Eles fazem esse ritual, mas é muito bonito. Fica no Malauê a tribo. Aí tem vários tipos de máscara, né? Eu, por exemplo, trouxe algumas que são as máscaras do xamã. São feitas do que? De madeira? De madeira. Eles talham na madeira e cada máscara tem um significado de cada tribo. Mas são sempre os xamãs, são aquelas pessoas que dão abertura ao portal da espiritualidade para eles. São os sacerdotes. Então, cada máscara tem um significado de cada tribo.
Você é um tipo de xamã também, não é? Um médium pode ser um xamã? Eu, como xamã, eu fiquei no meio termo, Vilela. Eu sou espírita de doutrina, mas de religião eu sou universalista, eu sou todas. Então eu sou uma grande mistura de rituais, uma grande mistura de amuletos.
Uma das coisas que o Espiritismo prega é a indispensabilidade dos amuletos, dos rituais. A gente não tem isso dentro da doutrina espírita. Porém, a doutrina não proíbe nada, ela instrui. E eu me sinto mais confortável fazendo a minha própria espiritualidade dentro da minha particularidade. Justamente, são esses aí mesmo. Outros monstros.

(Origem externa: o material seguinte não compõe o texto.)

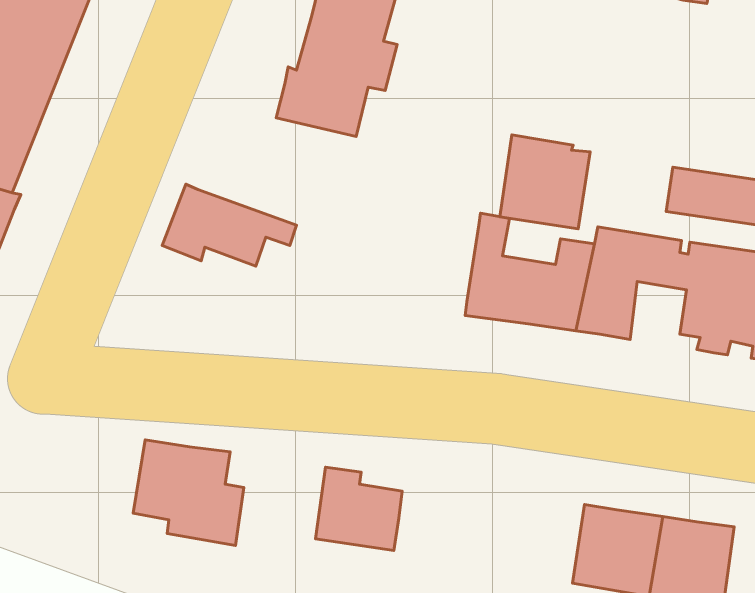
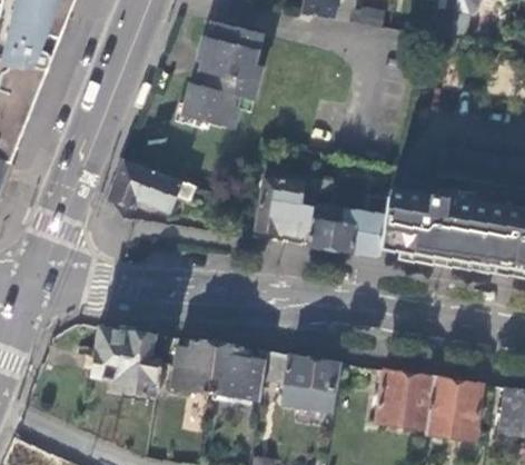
building: [500,135,590,229] -> [255,175,314,236]
building: none -> [413,222,449,265]
building: none -> [169,339,214,390]
building: none -> [261,352,339,414]

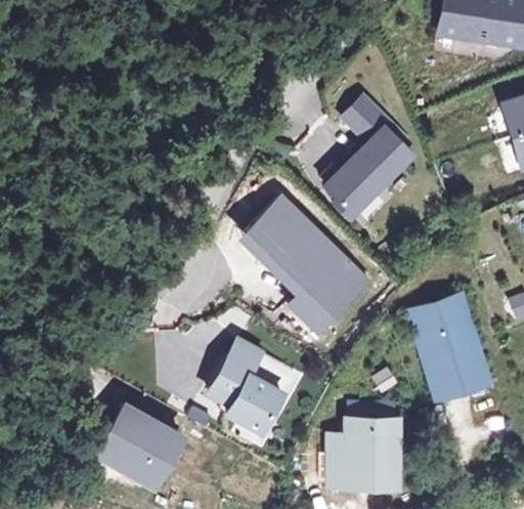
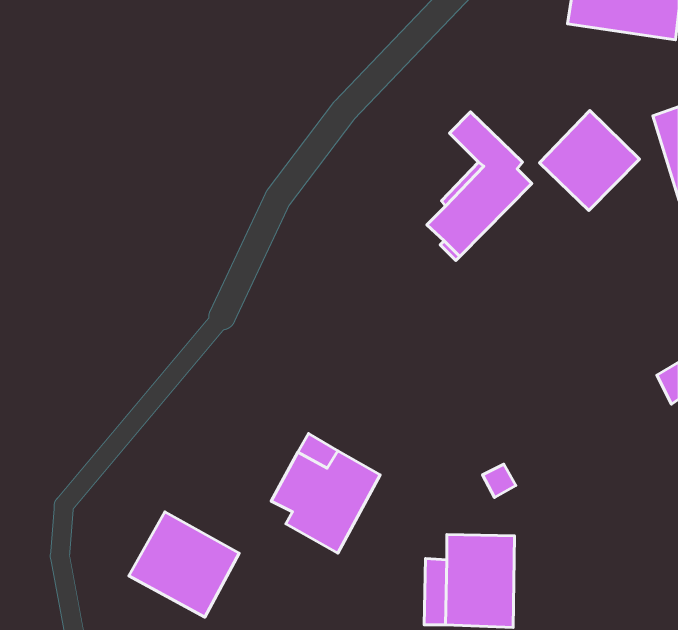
building: none -> [539,110,639,211]
building: [244,196,366,331] -> none
building: [408,293,488,396] -> none

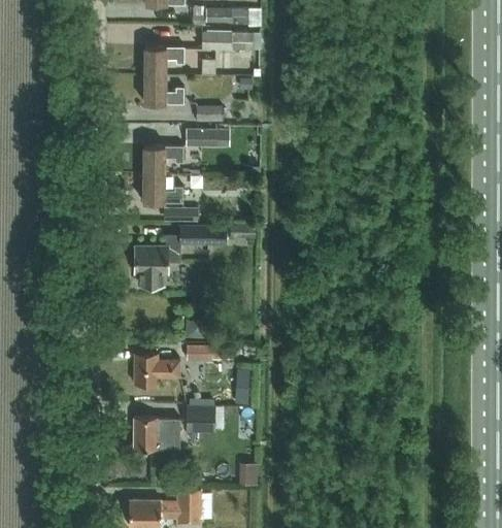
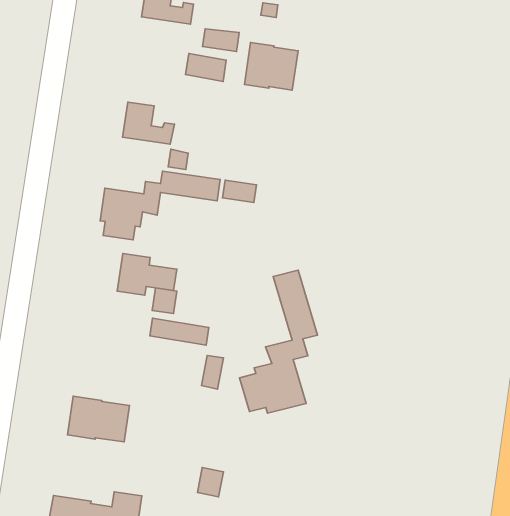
building: none -> [244,42,298,90]
building: [142,145,182,174] -> none
building: none -> [240,270,318,413]
building: [134,354,179,385] -> [117,254,177,295]
building: [187,406,215,432] -> none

Isso mesmo. E aí essas mulheres, elas dançam os tambores e elas que pegam esse tamborzinho menor. Então elas ajudam ali. A mulher tem um papel muito importante na espiritualidade africana. É muito bacana conhecer. Então eu sou uma espécie de tudo. Eu acho que tudo que faz bem e que você pode incorporar para o seu crescimento, para o seu progresso espiritual, não tem problema algum. Então de doutrina eu sou espírita, mas de religião eu sou universalista. Eu sou um pouco de tudo.
Mas é uma médium. Sou uma médium, sim. O que é uma médium? Médium é um... Justamente é médium porque é medianeiro, fica no meio entre os dois planos, entre o plano espiritual e o plano físico. Mas a mediunidade, ela não é objeto específico do espiritismo.